Então, deveríamos separar obra e autor (ou artista)? O debate é quente, meus amigos!
Exemplos selecionados
Alguns exemplos de criadores que as atitudes colocam sombras sobre suas obras são Monteiro Lobato, JK Rowling, Martin Heidegger e Morrissey.
Monteiro Lobato, é o Flá-Flu do debate da separação do artista e obra no Brasil. O autor de “Sítio do Picapau Amarelo”, é conhecido por suas contribuições à literatura infantil no Brasil, mas também enfrenta críticas devido a algumas de suas visões e expressões preconceituosas em relação a questões raciais e acusações abertas de racismo.
JK Rowling, escritora, produtora e boca de confusão inglesa, mesmo envolta em controvérsias de recorrentes declarações plenas de transfobia, nos presenteou com o mundo mágico de Harry Potter, transcendo universos criativos distintos da literatura, do cinema, do teatro e dos video games, ensinando valiosas lições sobre amizade e coragem.

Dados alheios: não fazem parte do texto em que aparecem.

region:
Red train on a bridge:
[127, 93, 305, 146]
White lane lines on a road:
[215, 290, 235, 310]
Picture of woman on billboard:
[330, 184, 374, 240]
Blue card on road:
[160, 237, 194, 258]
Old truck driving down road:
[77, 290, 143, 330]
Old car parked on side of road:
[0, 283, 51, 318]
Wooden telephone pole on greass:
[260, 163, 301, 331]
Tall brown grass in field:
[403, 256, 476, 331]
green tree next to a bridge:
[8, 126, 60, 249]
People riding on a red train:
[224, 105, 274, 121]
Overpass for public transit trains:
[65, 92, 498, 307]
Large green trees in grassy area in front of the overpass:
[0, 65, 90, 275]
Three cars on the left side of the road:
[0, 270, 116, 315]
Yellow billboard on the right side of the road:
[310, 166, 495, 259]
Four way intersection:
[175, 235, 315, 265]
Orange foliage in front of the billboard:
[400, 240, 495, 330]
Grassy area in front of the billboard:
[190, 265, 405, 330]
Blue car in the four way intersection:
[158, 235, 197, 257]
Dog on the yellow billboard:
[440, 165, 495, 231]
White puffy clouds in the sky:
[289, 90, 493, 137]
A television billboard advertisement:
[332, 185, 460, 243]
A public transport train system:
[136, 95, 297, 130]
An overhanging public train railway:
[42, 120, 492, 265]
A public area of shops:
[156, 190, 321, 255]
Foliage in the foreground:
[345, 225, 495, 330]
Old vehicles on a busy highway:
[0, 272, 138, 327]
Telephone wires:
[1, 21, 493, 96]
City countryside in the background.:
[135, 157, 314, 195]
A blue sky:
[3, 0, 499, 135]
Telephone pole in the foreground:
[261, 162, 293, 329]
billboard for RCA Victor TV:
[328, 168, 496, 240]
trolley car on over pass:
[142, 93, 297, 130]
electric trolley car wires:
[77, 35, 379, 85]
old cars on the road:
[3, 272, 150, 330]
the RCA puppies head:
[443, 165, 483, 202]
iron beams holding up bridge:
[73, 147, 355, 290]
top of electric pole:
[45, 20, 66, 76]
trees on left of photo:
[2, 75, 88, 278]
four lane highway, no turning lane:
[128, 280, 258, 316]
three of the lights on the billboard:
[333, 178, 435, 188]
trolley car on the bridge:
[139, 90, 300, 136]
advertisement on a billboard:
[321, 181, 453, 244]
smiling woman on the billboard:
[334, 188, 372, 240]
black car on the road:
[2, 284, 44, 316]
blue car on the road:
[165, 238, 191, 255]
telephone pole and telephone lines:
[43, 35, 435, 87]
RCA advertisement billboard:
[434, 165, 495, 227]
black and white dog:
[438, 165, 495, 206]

Martin Heidegger, renomado filósofo alemão, apesar do controverso histórico de ligações íntimas com o nazismo, deixou um legado intelectual profundo, gerando debates sobre a existência humana. Sua obra ecoa através das décadas, estimulando questionamentos que vão além de suas ações passadas. Particularmente eu acho que não há possibilidade de reconciliação com partidários do bigodinho e cata-vento, não é uma posição negociável, mas esta é uma visão pessoal.

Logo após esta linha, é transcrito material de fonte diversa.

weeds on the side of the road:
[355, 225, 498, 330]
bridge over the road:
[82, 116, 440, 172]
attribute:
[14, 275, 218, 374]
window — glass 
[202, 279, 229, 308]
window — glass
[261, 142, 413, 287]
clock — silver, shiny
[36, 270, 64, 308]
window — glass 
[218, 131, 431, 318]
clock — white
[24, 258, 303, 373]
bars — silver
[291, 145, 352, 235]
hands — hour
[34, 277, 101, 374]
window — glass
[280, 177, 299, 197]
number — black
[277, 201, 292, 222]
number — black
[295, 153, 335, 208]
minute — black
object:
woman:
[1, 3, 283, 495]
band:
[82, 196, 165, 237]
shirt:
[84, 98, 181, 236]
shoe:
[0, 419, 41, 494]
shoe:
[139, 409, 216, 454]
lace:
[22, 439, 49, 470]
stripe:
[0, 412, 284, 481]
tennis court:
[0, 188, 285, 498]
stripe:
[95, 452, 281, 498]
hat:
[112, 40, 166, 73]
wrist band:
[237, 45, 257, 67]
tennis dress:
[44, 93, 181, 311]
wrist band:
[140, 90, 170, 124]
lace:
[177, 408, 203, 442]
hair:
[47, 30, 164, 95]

Morrissey, vocalista e compositor da cultuada banda The Smiths, que a música encanta pela poesia e reflexões sobre a vida e identidade, continua a emocionar e conectar inúmeros fãs ao redor do mundo, apesar das polêmicas em suas declarações públicas de xenofobia e islamofobia, que colocam o cantor no colo da execrável extrema-direita britânica.
A favor
Essas reflexões nos levam a considerar a importância de separar artista e obra, permitindo que apreciemos sua essência, independente de suas origens controversas. A visão da “ars gratia artis” (arte pela arte) nos convida a apreciar a arte de forma objetiva, valorizando suas características estéticas e expressivas, desprendidas de contextos ou históricos. Dessa forma, podemos admirar a arte em toda sua complexidade, sem nos deixarmos levar por julgamentos morais ou ideológicos.

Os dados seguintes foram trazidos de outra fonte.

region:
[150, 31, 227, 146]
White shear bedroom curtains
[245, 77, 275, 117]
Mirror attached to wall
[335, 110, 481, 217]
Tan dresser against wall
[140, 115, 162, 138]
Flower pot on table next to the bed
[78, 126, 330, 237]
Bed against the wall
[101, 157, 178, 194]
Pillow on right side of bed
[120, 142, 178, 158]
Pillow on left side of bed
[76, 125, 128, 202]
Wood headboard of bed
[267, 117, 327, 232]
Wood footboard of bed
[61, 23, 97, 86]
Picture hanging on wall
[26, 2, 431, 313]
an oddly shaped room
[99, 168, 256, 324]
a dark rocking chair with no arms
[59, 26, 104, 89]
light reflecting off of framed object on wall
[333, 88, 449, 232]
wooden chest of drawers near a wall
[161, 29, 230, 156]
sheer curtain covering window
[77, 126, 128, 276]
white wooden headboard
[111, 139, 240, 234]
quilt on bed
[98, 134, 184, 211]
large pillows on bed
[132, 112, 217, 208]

A obra de arte tem autonomia e identidade próprias, comunicando-se diretamente com o público, com cada pessoa atribuindo significados únicos. Ela transcende as limitações temporais, culturais e sociais de seu criador, conectando-se com diversas realidades e expressando sentimentos e ideias universais. Pode ser maior do que o próprio artista, alcançando dimensões não previstas.
Defender a separação entre artista e obra não significa ignorar as ações ou opiniões problemáticas do artista, mas sim reconhecer que a obra de arte possui uma identidade própria, independente do seu criador.
Contra
Mas há vozes contrárias à separação entre artista e obra, argumentando que a arte reflete a personalidade, visão de mundo e intenções do criador. Toda obra de arte pode ser usada como ferramenta de manipulação, propaganda ou alienação, legitimando ações controversas do artista. Nesse ponto, é vital reconhecer que a separação entre artista e obra é tênue, mas não deve ser um escudo para questões éticas e políticas envolvidas.
Algumas pessoas acreditam que apreciar a obra de um artista controverso ou que cometeu atos repreensíveis é, de certa forma, validar ou apoiar suas ações. Isso pode gerar um sentimento de punição, como se o público estivesse se associando às falhas do artista ao apreciar sua arte. Também alertam que a qualidade da obra não deve servir como escudo para encobrir comportamentos problemáticos ou atitudes condenáveis dos artistas, no que estão absolutamente certos.
A rinha
A cultura do cancelamento perene das redes sociais intensificou esse debate, pois as pessoas podem sentir uma falsa proximidade e intimidade com os artistas.
Ao defender essa separação, abrimos espaço para apreciar a arte em sua plenitude, valorizando suas próprias qualidades estéticas e expressivas. Assim, enriquecemos interpretações e celebramos a arte como força transformadora e de conexão com a humanidade. Mais importante: artistas são complexos, seres humanos são contraditórios, mas não imunes de críticas, anacronismos e contemporizações. Assim, podemos continuar a apreciar as obras que gostamos, sem a culpa de estarmos só passando a mão na cabeça do artista mesmo.